[Opening DATA TO PROCESS section]

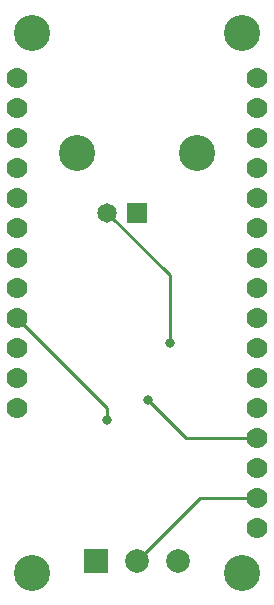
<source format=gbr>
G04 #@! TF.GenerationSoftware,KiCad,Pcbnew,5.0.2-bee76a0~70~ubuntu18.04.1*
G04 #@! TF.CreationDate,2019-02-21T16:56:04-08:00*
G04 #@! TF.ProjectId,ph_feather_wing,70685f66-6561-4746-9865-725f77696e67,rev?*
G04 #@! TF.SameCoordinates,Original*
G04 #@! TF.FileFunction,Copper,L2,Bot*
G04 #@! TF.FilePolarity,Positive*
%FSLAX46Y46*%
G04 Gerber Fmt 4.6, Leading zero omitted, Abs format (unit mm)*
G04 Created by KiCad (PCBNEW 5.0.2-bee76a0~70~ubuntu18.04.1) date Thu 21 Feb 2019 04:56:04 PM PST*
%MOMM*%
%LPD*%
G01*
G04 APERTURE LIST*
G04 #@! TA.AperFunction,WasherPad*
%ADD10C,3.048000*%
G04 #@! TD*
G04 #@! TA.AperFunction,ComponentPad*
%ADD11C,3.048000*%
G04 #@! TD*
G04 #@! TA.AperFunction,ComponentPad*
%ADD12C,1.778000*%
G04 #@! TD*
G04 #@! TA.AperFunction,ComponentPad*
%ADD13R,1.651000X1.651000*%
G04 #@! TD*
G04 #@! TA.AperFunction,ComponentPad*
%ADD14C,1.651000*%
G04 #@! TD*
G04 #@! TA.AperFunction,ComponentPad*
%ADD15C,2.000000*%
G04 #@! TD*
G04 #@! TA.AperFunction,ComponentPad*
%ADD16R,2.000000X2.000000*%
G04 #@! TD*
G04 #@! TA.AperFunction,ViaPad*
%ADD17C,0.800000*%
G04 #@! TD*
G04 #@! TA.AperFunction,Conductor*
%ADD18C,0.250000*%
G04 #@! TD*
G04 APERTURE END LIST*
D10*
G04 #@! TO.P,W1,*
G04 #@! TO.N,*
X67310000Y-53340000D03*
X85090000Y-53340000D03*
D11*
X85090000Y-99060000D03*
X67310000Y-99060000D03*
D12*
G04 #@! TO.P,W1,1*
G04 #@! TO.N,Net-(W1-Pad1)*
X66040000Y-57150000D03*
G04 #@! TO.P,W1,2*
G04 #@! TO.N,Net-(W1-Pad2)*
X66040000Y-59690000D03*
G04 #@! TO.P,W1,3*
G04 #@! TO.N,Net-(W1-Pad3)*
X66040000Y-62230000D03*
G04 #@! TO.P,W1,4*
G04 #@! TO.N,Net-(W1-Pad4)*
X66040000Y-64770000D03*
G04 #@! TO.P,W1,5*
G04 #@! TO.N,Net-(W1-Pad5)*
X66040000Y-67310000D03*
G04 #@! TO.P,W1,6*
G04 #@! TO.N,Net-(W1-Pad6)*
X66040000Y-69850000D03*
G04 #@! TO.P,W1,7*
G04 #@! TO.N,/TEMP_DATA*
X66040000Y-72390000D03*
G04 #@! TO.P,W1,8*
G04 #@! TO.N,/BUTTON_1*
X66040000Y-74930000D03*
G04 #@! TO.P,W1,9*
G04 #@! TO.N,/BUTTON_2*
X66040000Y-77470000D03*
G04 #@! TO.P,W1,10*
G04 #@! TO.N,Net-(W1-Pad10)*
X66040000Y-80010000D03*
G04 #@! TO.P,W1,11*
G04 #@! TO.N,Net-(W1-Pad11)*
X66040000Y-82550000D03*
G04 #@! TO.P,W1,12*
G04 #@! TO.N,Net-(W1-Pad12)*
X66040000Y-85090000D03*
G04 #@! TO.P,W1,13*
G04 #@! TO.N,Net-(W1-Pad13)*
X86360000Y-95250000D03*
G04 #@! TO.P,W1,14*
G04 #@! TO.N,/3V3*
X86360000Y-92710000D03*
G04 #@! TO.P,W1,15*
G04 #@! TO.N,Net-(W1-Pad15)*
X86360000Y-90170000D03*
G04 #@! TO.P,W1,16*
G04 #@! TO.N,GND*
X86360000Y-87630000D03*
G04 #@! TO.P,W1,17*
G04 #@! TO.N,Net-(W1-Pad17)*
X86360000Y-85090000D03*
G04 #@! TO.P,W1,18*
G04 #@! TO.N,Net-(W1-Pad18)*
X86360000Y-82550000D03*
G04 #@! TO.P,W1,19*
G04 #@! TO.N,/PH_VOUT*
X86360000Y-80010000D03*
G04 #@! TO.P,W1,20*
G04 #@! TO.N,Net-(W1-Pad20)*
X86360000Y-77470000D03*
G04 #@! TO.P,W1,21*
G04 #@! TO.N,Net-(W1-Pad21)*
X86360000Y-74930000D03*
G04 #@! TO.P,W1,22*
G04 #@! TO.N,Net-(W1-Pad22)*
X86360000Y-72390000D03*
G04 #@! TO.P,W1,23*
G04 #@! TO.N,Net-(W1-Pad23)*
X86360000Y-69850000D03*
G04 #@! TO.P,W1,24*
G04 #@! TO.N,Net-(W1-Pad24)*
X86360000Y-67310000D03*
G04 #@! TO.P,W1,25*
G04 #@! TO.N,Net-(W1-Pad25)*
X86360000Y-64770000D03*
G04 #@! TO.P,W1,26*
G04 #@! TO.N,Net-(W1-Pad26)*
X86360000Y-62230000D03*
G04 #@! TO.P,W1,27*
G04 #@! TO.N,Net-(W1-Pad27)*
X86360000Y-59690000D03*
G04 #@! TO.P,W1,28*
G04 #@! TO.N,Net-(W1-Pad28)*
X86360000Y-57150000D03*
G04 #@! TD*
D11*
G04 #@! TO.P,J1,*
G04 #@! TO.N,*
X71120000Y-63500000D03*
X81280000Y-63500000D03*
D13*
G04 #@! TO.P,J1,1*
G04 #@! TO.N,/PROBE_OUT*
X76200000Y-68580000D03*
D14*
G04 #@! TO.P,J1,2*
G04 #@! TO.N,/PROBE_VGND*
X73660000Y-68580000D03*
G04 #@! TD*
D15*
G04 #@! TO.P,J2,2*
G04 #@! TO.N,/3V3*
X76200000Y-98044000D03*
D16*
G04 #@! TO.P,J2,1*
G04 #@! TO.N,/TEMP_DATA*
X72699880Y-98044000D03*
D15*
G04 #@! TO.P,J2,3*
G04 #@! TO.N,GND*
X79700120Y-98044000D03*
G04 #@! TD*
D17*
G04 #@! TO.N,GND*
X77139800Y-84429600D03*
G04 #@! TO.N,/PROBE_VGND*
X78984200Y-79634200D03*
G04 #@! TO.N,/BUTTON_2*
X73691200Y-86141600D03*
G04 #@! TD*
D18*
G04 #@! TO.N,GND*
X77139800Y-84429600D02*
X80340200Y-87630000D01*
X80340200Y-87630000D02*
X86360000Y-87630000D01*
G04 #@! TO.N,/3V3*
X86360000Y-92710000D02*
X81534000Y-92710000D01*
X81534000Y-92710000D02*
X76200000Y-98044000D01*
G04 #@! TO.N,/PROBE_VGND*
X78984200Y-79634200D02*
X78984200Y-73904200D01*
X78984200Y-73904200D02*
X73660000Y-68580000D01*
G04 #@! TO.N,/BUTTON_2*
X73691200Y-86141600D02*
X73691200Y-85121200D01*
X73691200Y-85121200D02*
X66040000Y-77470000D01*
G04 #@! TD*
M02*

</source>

[Closing DATA TO PROCESS section]
[Opening DATA TO PROCESS section]

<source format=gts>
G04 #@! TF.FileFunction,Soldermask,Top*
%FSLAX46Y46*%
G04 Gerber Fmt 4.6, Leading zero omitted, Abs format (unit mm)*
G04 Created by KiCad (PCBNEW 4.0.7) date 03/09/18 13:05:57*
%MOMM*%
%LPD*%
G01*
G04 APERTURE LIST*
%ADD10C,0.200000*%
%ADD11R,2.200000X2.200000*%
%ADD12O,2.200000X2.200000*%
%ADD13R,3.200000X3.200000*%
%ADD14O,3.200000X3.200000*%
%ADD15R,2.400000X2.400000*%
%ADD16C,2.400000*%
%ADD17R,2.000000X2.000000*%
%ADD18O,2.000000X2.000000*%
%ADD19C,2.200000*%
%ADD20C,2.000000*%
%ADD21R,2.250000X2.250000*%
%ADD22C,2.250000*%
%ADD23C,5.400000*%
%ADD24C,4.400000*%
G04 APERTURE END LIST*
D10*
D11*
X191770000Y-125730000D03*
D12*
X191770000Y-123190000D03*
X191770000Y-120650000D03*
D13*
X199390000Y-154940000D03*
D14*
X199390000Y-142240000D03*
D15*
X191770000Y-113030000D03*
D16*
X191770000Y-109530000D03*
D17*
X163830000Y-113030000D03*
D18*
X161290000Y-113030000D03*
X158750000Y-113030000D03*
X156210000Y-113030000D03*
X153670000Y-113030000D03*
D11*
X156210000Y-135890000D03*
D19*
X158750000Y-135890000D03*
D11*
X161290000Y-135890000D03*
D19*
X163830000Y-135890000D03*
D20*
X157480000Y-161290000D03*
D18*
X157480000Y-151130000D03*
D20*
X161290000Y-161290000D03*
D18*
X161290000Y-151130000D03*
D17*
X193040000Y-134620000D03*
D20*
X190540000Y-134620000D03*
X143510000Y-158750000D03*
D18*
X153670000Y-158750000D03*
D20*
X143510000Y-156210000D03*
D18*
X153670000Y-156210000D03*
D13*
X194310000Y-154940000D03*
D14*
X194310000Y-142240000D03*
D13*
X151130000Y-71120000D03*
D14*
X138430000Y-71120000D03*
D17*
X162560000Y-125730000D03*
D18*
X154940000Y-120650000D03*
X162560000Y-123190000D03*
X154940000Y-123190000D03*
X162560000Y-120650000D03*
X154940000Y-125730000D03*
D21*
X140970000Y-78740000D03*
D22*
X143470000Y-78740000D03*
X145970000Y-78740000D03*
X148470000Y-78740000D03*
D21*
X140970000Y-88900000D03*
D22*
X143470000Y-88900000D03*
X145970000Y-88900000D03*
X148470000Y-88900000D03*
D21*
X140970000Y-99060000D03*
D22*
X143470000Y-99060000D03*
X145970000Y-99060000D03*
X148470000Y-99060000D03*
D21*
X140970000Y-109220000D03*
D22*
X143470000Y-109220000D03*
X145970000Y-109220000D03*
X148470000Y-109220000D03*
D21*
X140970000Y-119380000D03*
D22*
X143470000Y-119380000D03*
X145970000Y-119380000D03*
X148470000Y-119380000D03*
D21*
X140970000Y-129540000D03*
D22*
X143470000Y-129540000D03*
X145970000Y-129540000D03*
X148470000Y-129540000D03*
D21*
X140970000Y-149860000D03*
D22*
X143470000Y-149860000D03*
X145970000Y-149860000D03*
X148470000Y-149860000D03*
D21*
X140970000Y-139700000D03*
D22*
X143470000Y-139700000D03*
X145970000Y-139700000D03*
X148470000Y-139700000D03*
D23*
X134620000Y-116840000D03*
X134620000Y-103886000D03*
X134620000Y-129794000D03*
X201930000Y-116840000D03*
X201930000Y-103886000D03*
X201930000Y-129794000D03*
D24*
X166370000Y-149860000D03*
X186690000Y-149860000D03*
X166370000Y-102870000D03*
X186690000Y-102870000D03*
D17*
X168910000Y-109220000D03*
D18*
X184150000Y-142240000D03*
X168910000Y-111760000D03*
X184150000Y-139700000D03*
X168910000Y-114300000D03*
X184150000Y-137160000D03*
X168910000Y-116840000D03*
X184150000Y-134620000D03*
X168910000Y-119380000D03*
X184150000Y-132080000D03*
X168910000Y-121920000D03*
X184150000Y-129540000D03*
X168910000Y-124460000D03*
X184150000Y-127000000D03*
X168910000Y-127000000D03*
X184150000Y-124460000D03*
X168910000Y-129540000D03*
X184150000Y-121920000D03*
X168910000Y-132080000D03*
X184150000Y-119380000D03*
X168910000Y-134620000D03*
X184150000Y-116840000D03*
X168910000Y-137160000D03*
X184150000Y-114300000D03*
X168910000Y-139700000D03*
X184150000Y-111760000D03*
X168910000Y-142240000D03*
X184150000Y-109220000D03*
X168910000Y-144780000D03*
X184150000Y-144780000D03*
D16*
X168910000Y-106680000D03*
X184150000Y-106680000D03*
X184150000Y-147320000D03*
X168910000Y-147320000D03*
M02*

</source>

[Closing DATA TO PROCESS section]

Look for the word "source" in the data, then return every line that contains it.

- _COMPLETED TASK_
<source format=gbr>
</source>
<source format=gts>
</source>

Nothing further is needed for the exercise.